[BEGIN Supplied data]
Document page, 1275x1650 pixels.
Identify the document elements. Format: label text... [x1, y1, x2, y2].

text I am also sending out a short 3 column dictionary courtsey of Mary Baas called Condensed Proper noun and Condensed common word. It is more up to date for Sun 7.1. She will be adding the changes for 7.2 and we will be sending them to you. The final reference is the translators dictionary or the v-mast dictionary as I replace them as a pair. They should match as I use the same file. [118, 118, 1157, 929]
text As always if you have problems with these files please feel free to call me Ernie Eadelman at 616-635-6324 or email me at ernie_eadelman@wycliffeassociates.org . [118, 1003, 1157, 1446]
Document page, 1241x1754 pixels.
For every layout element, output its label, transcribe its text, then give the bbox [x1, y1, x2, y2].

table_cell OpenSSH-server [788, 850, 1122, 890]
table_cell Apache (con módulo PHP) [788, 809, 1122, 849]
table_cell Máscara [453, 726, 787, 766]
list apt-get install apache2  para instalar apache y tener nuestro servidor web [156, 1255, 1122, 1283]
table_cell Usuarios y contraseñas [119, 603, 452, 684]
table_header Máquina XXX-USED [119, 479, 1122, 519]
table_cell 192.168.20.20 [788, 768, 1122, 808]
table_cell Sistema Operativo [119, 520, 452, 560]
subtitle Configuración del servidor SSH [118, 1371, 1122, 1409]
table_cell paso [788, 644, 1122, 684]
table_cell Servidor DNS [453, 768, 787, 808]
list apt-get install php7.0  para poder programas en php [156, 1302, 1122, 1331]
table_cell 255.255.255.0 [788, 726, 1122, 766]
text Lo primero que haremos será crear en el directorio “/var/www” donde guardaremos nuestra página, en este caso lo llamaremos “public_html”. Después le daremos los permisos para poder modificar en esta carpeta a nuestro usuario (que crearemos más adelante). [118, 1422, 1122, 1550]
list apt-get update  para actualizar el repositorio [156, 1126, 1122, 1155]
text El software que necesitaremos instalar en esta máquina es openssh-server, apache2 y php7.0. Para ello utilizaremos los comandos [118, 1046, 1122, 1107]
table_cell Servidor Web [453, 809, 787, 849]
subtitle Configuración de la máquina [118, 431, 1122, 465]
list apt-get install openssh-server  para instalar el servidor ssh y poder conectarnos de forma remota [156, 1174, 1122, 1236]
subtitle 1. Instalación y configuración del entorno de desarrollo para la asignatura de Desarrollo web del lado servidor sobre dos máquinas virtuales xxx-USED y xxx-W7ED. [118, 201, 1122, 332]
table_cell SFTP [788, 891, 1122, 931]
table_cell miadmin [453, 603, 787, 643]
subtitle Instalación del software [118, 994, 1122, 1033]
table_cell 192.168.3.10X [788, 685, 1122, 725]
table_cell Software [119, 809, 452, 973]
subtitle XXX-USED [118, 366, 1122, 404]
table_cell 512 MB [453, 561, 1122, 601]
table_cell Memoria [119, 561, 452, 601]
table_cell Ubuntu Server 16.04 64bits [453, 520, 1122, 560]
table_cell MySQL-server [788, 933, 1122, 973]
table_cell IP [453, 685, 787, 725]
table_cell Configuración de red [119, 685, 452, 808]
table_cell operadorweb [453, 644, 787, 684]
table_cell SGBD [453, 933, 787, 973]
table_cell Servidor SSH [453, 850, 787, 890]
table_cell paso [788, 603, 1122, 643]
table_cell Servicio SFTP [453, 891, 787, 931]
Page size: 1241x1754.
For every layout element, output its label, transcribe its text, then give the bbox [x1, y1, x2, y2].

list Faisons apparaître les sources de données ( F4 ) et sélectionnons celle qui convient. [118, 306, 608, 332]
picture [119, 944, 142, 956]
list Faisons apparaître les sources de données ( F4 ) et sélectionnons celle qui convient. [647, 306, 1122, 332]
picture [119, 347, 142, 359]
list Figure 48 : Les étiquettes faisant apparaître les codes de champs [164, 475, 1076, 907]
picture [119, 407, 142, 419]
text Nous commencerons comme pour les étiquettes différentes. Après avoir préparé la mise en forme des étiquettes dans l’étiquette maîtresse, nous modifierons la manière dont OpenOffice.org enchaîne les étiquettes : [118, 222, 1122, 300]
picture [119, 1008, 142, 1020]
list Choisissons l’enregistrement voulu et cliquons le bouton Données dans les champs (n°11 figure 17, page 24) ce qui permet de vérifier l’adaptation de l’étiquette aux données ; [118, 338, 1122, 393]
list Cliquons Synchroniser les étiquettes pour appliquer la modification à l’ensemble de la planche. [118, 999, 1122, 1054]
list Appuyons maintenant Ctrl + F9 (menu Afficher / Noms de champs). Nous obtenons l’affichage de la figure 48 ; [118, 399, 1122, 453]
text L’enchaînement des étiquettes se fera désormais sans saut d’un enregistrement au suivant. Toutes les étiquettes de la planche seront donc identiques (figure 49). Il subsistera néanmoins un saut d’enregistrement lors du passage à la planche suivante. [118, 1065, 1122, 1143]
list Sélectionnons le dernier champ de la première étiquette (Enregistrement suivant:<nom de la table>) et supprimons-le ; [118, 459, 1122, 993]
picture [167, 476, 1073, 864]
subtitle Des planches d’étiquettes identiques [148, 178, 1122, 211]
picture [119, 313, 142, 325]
[END Supplied data]
Copy the listing above line for line, with no changes.

#### Task result
Document page, 1275x1650 pixels.
Identify the document elements. Format: label text... [x1, y1, x2, y2].

text I am also sending out a short 3 column dictionary courtsey of Mary Baas called Condensed Proper noun and Condensed common word. It is more up to date for Sun 7.1. She will be adding the changes for 7.2 and we will be sending them to you. The final reference is the translators dictionary or the v-mast dictionary as I replace them as a pair. They should match as I use the same file. [118, 118, 1157, 929]
text As always if you have problems with these files please feel free to call me Ernie Eadelman at 616-635-6324 or email me at ernie_eadelman@wycliffeassociates.org . [118, 1003, 1157, 1446]
Document page, 1241x1754 pixels.
For every layout element, output its label, transcribe its text, then give the bbox [x1, y1, x2, y2].

table_cell OpenSSH-server [788, 850, 1122, 890]
table_cell Apache (con módulo PHP) [788, 809, 1122, 849]
table_cell Máscara [453, 726, 787, 766]
list apt-get install apache2  para instalar apache y tener nuestro servidor web [156, 1255, 1122, 1283]
table_cell Usuarios y contraseñas [119, 603, 452, 684]
table_header Máquina XXX-USED [119, 479, 1122, 519]
table_cell 192.168.20.20 [788, 768, 1122, 808]
table_cell Sistema Operativo [119, 520, 452, 560]
subtitle Configuración del servidor SSH [118, 1371, 1122, 1409]
table_cell paso [788, 644, 1122, 684]
table_cell Servidor DNS [453, 768, 787, 808]
list apt-get install php7.0  para poder programas en php [156, 1302, 1122, 1331]
table_cell 255.255.255.0 [788, 726, 1122, 766]
text Lo primero que haremos será crear en el directorio “/var/www” donde guardaremos nuestra página, en este caso lo llamaremos “public_html”. Después le daremos los permisos para poder modificar en esta carpeta a nuestro usuario (que crearemos más adelante). [118, 1422, 1122, 1550]
list apt-get update  para actualizar el repositorio [156, 1126, 1122, 1155]
text El software que necesitaremos instalar en esta máquina es openssh-server, apache2 y php7.0. Para ello utilizaremos los comandos [118, 1046, 1122, 1107]
table_cell Servidor Web [453, 809, 787, 849]
subtitle Configuración de la máquina [118, 431, 1122, 465]
list apt-get install openssh-server  para instalar el servidor ssh y poder conectarnos de forma remota [156, 1174, 1122, 1236]
subtitle 1. Instalación y configuración del entorno de desarrollo para la asignatura de Desarrollo web del lado servidor sobre dos máquinas virtuales xxx-USED y xxx-W7ED. [118, 201, 1122, 332]
table_cell SFTP [788, 891, 1122, 931]
table_cell miadmin [453, 603, 787, 643]
subtitle Instalación del software [118, 994, 1122, 1033]
table_cell 192.168.3.10X [788, 685, 1122, 725]
table_cell Software [119, 809, 452, 973]
subtitle XXX-USED [118, 366, 1122, 404]
table_cell 512 MB [453, 561, 1122, 601]
table_cell Memoria [119, 561, 452, 601]
table_cell Ubuntu Server 16.04 64bits [453, 520, 1122, 560]
table_cell MySQL-server [788, 933, 1122, 973]
table_cell IP [453, 685, 787, 725]
table_cell Configuración de red [119, 685, 452, 808]
table_cell operadorweb [453, 644, 787, 684]
table_cell SGBD [453, 933, 787, 973]
table_cell Servidor SSH [453, 850, 787, 890]
table_cell paso [788, 603, 1122, 643]
table_cell Servicio SFTP [453, 891, 787, 931]
Page size: 1241x1754.
For every layout element, output its label, transcribe its text, then give the bbox [x1, y1, x2, y2].

list Faisons apparaître les sources de données ( F4 ) et sélectionnons celle qui convient. [118, 306, 608, 332]
picture [119, 944, 142, 956]
list Faisons apparaître les sources de données ( F4 ) et sélectionnons celle qui convient. [647, 306, 1122, 332]
picture [119, 347, 142, 359]
list Figure 48 : Les étiquettes faisant apparaître les codes de champs [164, 475, 1076, 907]
picture [119, 407, 142, 419]
text Nous commencerons comme pour les étiquettes différentes. Après avoir préparé la mise en forme des étiquettes dans l’étiquette maîtresse, nous modifierons la manière dont OpenOffice.org enchaîne les étiquettes : [118, 222, 1122, 300]
picture [119, 1008, 142, 1020]
list Choisissons l’enregistrement voulu et cliquons le bouton Données dans les champs (n°11 figure 17, page 24) ce qui permet de vérifier l’adaptation de l’étiquette aux données ; [118, 338, 1122, 393]
list Cliquons Synchroniser les étiquettes pour appliquer la modification à l’ensemble de la planche. [118, 999, 1122, 1054]
list Appuyons maintenant Ctrl + F9 (menu Afficher / Noms de champs). Nous obtenons l’affichage de la figure 48 ; [118, 399, 1122, 453]
text L’enchaînement des étiquettes se fera désormais sans saut d’un enregistrement au suivant. Toutes les étiquettes de la planche seront donc identiques (figure 49). Il subsistera néanmoins un saut d’enregistrement lors du passage à la planche suivante. [118, 1065, 1122, 1143]
list Sélectionnons le dernier champ de la première étiquette (Enregistrement suivant:<nom de la table>) et supprimons-le ; [118, 459, 1122, 993]
picture [167, 476, 1073, 864]
subtitle Des planches d’étiquettes identiques [148, 178, 1122, 211]
picture [119, 313, 142, 325]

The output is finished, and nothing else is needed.